INSTRUCTIONS TO FOLLOW — Print each entry below precisely as shown.

DATA TO USE —
- Opening Delimiter -
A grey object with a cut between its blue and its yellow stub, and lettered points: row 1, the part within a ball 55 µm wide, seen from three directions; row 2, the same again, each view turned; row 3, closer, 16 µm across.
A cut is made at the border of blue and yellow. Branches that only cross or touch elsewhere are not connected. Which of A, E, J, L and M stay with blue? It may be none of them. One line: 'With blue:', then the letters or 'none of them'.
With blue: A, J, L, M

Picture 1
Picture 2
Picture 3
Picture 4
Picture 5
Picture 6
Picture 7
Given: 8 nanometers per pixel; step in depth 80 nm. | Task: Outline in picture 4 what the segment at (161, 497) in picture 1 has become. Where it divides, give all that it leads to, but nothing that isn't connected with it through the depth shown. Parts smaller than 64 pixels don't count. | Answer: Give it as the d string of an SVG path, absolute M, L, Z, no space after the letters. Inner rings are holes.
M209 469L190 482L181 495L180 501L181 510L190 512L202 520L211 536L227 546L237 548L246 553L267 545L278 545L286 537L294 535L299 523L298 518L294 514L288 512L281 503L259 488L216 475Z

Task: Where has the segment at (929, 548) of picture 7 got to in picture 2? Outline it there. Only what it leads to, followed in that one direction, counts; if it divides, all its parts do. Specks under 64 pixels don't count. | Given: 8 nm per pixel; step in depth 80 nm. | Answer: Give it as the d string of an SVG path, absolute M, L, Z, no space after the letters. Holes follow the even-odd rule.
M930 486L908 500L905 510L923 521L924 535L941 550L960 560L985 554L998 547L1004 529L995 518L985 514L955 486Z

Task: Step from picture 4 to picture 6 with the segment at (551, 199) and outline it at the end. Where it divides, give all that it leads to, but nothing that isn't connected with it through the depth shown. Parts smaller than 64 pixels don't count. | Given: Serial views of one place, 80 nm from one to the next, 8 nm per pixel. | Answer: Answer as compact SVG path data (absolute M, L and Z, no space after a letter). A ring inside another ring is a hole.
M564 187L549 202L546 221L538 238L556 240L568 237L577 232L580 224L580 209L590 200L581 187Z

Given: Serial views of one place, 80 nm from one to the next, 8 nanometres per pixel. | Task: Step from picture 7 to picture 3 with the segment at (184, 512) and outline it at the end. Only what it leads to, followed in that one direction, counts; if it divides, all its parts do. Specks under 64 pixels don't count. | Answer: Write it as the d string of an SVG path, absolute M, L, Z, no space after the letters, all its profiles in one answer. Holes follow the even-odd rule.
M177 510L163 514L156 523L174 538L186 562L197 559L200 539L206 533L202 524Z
- Closing Delimiter -
TASK OUTPUT —
A grey object with a cut between its blue and its yellow stub, and lettered points: row 1, the part within a ball 55 µm wide, seen from three directions; row 2, the same again, each view turned; row 3, closer, 16 µm across.
A cut is made at the border of blue and yellow. Branches that only cross or touch elsewhere are not connected. Which of A, E, J, L and M stay with blue? It may be none of them. One line: 'With blue:', then the letters or 'none of them'.
With blue: A, J, L, M

Picture 1
Picture 2
Picture 3
Picture 4
Picture 5
Picture 6
Picture 7
Given: 8 nanometers per pixel; step in depth 80 nm. | Task: Outline in picture 4 what the segment at (161, 497) in picture 1 has become. Where it divides, give all that it leads to, but nothing that isn't connected with it through the depth shown. Parts smaller than 64 pixels don't count. | Answer: Give it as the d string of an SVG path, absolute M, L, Z, no space after the letters. Inner rings are holes.
M209 469L190 482L181 495L180 501L181 510L190 512L202 520L211 536L227 546L237 548L246 553L267 545L278 545L286 537L294 535L299 523L298 518L294 514L288 512L281 503L259 488L216 475Z

Task: Where has the segment at (929, 548) of picture 7 got to in picture 2? Outline it there. Only what it leads to, followed in that one direction, counts; if it divides, all its parts do. Specks under 64 pixels don't count. | Given: 8 nm per pixel; step in depth 80 nm. | Answer: Give it as the d string of an SVG path, absolute M, L, Z, no space after the letters. Holes follow the even-odd rule.
M930 486L908 500L905 510L923 521L924 535L941 550L960 560L985 554L998 547L1004 529L995 518L985 514L955 486Z

Task: Step from picture 4 to picture 6 with the segment at (551, 199) and outline it at the end. Where it divides, give all that it leads to, but nothing that isn't connected with it through the depth shown. Parts smaller than 64 pixels don't count. | Given: Serial views of one place, 80 nm from one to the next, 8 nm per pixel. | Answer: Answer as compact SVG path data (absolute M, L and Z, no space after a letter). A ring inside another ring is a hole.
M564 187L549 202L546 221L538 238L556 240L568 237L577 232L580 224L580 209L590 200L581 187Z

Given: Serial views of one place, 80 nm from one to the next, 8 nanometres per pixel. | Task: Step from picture 7 to picture 3 with the segment at (184, 512) and outline it at the end. Only what it leads to, followed in that one direction, counts; if it divides, all its parts do. Specks under 64 pixels don't count. | Answer: Write it as the d string of an SVG path, absolute M, L, Z, no space after the letters, all its profiles in one answer. Holes follow the even-odd rule.
M177 510L163 514L156 523L174 538L186 562L197 559L200 539L206 533L202 524Z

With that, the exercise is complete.